§ **Problem**: Only the lines from the start of the entries up to and including the line with "Betanzo E, Romero JA, Toche" should be written out, exactly as they stand.

§ **Supplied material**:
--- START ---
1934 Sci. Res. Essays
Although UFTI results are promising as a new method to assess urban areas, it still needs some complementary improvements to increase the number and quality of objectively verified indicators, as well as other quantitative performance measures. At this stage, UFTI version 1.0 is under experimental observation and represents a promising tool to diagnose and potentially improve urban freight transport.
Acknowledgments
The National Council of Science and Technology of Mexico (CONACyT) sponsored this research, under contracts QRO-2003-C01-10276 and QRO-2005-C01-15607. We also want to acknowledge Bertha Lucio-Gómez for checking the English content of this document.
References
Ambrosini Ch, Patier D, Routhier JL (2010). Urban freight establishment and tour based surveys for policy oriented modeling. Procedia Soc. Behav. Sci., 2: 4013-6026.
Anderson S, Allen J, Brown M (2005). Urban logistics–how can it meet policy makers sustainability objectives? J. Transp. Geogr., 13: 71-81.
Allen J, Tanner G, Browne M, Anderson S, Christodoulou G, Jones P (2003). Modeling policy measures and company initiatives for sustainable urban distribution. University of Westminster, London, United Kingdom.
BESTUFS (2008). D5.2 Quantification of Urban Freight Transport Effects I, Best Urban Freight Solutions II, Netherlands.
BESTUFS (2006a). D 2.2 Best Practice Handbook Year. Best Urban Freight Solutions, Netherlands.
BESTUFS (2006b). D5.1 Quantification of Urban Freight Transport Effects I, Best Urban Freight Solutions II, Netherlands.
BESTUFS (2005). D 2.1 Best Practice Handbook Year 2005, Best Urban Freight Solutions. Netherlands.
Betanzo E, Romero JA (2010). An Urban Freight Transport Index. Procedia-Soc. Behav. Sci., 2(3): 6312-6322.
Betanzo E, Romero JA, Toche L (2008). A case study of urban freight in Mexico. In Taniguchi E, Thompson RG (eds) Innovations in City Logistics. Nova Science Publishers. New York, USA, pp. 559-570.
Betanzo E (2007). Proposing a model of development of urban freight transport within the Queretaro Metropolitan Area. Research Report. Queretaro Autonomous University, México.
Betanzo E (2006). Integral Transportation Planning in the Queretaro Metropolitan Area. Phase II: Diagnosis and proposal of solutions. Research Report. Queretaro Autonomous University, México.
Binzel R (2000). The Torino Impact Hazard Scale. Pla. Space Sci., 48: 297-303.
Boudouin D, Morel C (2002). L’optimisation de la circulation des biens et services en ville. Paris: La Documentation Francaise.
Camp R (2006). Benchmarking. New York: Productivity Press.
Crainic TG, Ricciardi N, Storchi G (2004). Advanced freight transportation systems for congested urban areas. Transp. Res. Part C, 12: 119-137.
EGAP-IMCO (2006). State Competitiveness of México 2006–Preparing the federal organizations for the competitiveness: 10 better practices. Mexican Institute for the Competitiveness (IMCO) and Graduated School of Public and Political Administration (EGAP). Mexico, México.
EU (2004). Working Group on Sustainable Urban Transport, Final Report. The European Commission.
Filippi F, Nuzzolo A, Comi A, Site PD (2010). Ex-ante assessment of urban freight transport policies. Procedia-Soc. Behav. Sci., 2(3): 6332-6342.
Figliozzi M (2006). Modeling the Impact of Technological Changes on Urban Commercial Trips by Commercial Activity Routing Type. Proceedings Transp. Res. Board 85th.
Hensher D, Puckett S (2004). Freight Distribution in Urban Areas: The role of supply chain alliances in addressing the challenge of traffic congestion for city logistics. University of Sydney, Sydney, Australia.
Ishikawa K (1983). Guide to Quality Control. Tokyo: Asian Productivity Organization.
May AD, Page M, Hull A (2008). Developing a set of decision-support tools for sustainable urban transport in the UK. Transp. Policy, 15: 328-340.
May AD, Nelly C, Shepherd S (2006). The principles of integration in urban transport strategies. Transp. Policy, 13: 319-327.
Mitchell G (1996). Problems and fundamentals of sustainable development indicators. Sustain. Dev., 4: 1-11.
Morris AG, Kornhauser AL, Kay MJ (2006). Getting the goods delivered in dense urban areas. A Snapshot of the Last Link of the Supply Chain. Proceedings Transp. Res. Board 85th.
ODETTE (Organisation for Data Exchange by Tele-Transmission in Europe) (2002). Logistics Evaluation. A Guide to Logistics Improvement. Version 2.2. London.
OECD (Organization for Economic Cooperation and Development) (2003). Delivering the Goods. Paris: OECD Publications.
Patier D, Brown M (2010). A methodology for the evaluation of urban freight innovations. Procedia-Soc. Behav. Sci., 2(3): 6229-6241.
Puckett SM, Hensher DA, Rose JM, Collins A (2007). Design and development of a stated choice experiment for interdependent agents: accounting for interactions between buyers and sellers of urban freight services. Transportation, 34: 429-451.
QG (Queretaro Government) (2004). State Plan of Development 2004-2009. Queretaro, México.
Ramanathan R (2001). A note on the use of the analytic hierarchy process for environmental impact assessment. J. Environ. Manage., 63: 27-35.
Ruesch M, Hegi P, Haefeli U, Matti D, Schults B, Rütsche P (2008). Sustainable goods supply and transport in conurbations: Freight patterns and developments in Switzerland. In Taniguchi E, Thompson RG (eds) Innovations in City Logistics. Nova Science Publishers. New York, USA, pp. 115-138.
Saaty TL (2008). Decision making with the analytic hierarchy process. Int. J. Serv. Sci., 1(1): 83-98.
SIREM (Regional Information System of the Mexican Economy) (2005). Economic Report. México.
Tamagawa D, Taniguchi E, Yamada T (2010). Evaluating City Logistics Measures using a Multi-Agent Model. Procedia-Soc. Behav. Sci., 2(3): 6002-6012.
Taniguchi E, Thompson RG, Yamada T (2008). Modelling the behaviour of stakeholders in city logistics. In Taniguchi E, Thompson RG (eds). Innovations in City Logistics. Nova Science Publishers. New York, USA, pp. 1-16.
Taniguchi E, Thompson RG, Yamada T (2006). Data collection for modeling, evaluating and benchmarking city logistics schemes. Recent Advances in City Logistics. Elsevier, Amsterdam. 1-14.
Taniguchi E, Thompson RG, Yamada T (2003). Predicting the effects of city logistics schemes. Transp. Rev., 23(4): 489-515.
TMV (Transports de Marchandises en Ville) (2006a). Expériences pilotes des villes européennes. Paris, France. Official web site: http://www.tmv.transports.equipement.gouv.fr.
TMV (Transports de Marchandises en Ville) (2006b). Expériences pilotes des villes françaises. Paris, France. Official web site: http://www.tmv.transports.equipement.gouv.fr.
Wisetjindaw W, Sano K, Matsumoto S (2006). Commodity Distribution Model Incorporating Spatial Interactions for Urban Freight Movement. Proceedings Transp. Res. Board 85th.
--- END ---
§ **Answer space**:
1934 Sci. Res. Essays
Although UFTI results are promising as a new method to assess urban areas, it still needs some complementary improvements to increase the number and quality of objectively verified indicators, as well as other quantitative performance measures. At this stage, UFTI version 1.0 is under experimental observation and represents a promising tool to diagnose and potentially improve urban freight transport.
Acknowledgments
The National Council of Science and Technology of Mexico (CONACyT) sponsored this research, under contracts QRO-2003-C01-10276 and QRO-2005-C01-15607. We also want to acknowledge Bertha Lucio-Gómez for checking the English content of this document.
References
Ambrosini Ch, Patier D, Routhier JL (2010). Urban freight establishment and tour based surveys for policy oriented modeling. Procedia Soc. Behav. Sci., 2: 4013-6026.
Anderson S, Allen J, Brown M (2005). Urban logistics–how can it meet policy makers sustainability objectives? J. Transp. Geogr., 13: 71-81.
Allen J, Tanner G, Browne M, Anderson S, Christodoulou G, Jones P (2003). Modeling policy measures and company initiatives for sustainable urban distribution. University of Westminster, London, United Kingdom.
BESTUFS (2008). D5.2 Quantification of Urban Freight Transport Effects I, Best Urban Freight Solutions II, Netherlands.
BESTUFS (2006a). D 2.2 Best Practice Handbook Year. Best Urban Freight Solutions, Netherlands.
BESTUFS (2006b). D5.1 Quantification of Urban Freight Transport Effects I, Best Urban Freight Solutions II, Netherlands.
BESTUFS (2005). D 2.1 Best Practice Handbook Year 2005, Best Urban Freight Solutions. Netherlands.
Betanzo E, Romero JA (2010). An Urban Freight Transport Index. Procedia-Soc. Behav. Sci., 2(3): 6312-6322.
Betanzo E, Romero JA, Toche L (2008). A case study of urban freight in Mexico. In Taniguchi E, Thompson RG (eds) Innovations in City Logistics. Nova Science Publishers. New York, USA, pp. 559-570.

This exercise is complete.